Question

given: point b is equidistant from points a and c. prove: b is on the perpendicular bisector of ac. 1. ab ≅ bc 1. given 2. draw median bx, ax ≅ xc 2. definition of a median 3. bx ≅ bx 3. 4. △abx ≅ △cbx 4. 5. 5. corresponding parts of congruent triangles are congruent

Explanation:

Step1: Justify $\overline{BX}\cong\overline{BX}$

By the reflexive property of congruence, any segment is congruent to itself.

Step2: Justify $\triangle ABX\cong\triangle CBX$

We know $\overline{AB}\cong\overline{BC}$ (given), $\overline{AX}\cong\overline{XC}$ (by definition of median) and $\overline{BX}\cong\overline{BX}$ (reflexive property). So by SSS congruence postulate, $\triangle ABX\cong\triangle CBX$.

Step3: Prove $\overline{BX}$ is the perpendicular bisector of $\overline{AC}$

Since $\triangle ABX\cong\triangle CBX$, by corresponding parts of congruent triangles are congruent, $\angle BXA\cong\angle BXC$. Also, $\angle BXA+\angle BXC = 180^{\circ}$ (linear - pair of angles). So $\angle BXA=\angle BXC = 90^{\circ}$, which means $\overline{BX}\perp\overline{AC}$. And we already know $\overline{AX}\cong\overline{XC}$ from the definition of the median.

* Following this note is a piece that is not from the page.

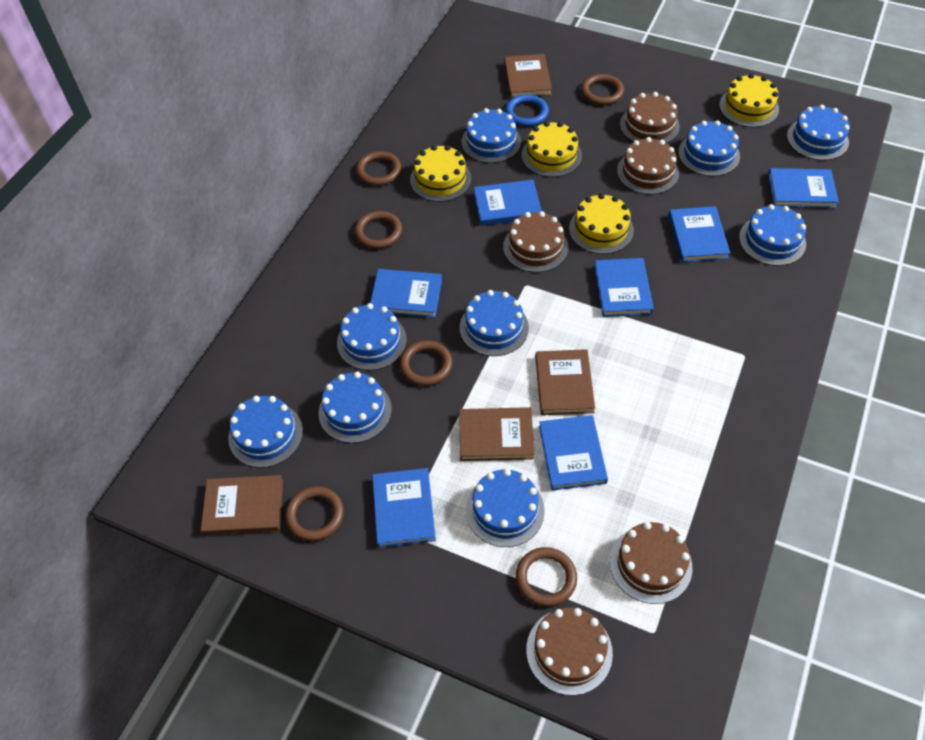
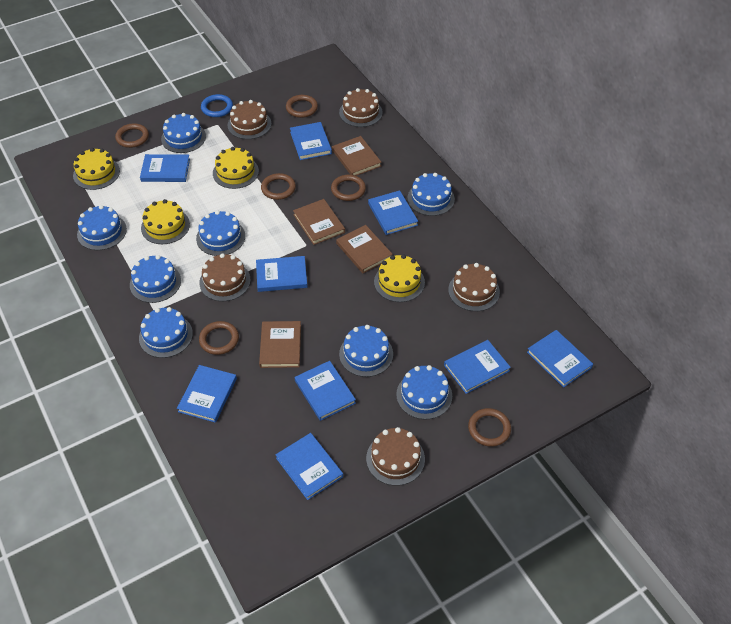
blue book: 7 -> 9
blue cake: 9 -> 8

So $\overline{BX}$ is the perpendicular bisector of $\overline{AC}$, and point $B$ lies on it.

Answer:

1. Reflexive Property of Congruence; 4. SSS (Side - Side - Side) Congruence Postulate; 5. $\angle BXA\cong\angle BXC$, $\overline{BX}\perp\overline{AC}$ and $\overline{AX}\cong\overline{XC}$ so $\overline{BX}$ is the perpendicular bisector of $\overline{AC}$